## YOUR OBJECTIVE
Below are records that must be duplicated exactly.

Dataset entries

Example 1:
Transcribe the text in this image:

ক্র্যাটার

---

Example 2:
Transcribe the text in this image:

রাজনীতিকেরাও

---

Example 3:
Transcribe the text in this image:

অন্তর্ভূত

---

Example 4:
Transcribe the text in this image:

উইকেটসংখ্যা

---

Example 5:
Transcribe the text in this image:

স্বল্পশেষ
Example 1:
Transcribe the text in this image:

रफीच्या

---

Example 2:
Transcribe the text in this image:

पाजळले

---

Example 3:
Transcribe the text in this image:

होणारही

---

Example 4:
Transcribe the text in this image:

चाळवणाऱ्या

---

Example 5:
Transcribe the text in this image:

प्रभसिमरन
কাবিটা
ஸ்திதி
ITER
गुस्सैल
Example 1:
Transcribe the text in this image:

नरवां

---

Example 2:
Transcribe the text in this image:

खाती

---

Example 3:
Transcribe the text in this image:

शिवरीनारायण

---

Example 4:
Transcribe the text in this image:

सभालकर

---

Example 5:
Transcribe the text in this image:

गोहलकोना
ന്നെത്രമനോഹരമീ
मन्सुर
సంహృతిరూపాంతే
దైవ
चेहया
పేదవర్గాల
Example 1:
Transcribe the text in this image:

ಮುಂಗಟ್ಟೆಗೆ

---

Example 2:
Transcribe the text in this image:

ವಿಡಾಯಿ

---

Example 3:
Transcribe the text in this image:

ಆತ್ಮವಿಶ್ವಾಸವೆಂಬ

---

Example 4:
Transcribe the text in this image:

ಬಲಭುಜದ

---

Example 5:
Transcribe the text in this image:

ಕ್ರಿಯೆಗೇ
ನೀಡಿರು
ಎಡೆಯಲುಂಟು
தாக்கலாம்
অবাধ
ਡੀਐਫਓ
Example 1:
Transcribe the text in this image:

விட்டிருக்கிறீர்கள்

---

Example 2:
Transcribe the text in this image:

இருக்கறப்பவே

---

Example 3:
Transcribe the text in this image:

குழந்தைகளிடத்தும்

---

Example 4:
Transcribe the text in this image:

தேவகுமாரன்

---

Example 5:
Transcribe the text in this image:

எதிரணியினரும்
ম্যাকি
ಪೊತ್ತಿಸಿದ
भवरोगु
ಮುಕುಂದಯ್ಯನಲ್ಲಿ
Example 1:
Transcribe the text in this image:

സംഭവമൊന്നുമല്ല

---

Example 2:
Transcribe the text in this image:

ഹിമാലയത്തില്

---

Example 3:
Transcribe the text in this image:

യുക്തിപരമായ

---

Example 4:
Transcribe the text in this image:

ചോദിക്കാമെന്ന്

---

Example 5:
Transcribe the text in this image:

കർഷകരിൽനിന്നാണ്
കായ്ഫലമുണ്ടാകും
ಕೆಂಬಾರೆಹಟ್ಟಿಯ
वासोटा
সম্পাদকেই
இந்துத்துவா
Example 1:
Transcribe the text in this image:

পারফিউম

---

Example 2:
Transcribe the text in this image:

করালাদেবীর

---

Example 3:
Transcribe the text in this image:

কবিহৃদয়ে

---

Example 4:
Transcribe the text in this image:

## EXPECTED ANSWER
Example 1:
Transcribe the text in this image:

ক্র্যাটার

---

Example 2:
Transcribe the text in this image:

রাজনীতিকেরাও

---

Example 3:
Transcribe the text in this image:

অন্তর্ভূত

---

Example 4:
Transcribe the text in this image:

উইকেটসংখ্যা

---

Example 5:
Transcribe the text in this image:

স্বল্পশেষ
Example 1:
Transcribe the text in this image:

रफीच्या

---

Example 2:
Transcribe the text in this image:

पाजळले

---

Example 3:
Transcribe the text in this image:

होणारही

---

Example 4:
Transcribe the text in this image:

चाळवणाऱ्या

---

Example 5:
Transcribe the text in this image:

प्रभसिमरन
কাবিটা
ஸ்திதி
ITER
गुस्सैल
Example 1:
Transcribe the text in this image:

नरवां

---

Example 2:
Transcribe the text in this image:

खाती

---

Example 3:
Transcribe the text in this image:

शिवरीनारायण

---

Example 4:
Transcribe the text in this image:

सभालकर

---

Example 5:
Transcribe the text in this image:

गोहलकोना
ന്നെത്രമനോഹരമീ
मन्सुर
సంహృతిరూపాంతే
దైవ
चेहया
పేదవర్గాల
Example 1:
Transcribe the text in this image:

ಮುಂಗಟ್ಟೆಗೆ

---

Example 2:
Transcribe the text in this image:

ವಿಡಾಯಿ

---

Example 3:
Transcribe the text in this image:

ಆತ್ಮವಿಶ್ವಾಸವೆಂಬ

---

Example 4:
Transcribe the text in this image:

ಬಲಭುಜದ

---

Example 5:
Transcribe the text in this image:

ಕ್ರಿಯೆಗೇ
ನೀಡಿರು
ಎಡೆಯಲುಂಟು
தாக்கலாம்
অবাধ
ਡੀਐਫਓ
Example 1:
Transcribe the text in this image:

விட்டிருக்கிறீர்கள்

---

Example 2:
Transcribe the text in this image:

இருக்கறப்பவே

---

Example 3:
Transcribe the text in this image:

குழந்தைகளிடத்தும்

---

Example 4:
Transcribe the text in this image:

தேவகுமாரன்

---

Example 5:
Transcribe the text in this image:

எதிரணியினரும்
ম্যাকি
ಪೊತ್ತಿಸಿದ
भवरोगु
ಮುಕುಂದಯ್ಯನಲ್ಲಿ
Example 1:
Transcribe the text in this image:

സംഭവമൊന്നുമല്ല

---

Example 2:
Transcribe the text in this image:

ഹിമാലയത്തില്

---

Example 3:
Transcribe the text in this image:

യുക്തിപരമായ

---

Example 4:
Transcribe the text in this image:

ചോദിക്കാമെന്ന്

---

Example 5:
Transcribe the text in this image:

കർഷകരിൽനിന്നാണ്
കായ്ഫലമുണ്ടാകും
ಕೆಂಬಾರೆಹಟ್ಟಿಯ
वासोटा
সম্পাদকেই
இந்துத்துவா
Example 1:
Transcribe the text in this image:

পারফিউম

---

Example 2:
Transcribe the text in this image:

করালাদেবীর

---

Example 3:
Transcribe the text in this image:

কবিহৃদয়ে

---

Example 4:
Transcribe the text in this image:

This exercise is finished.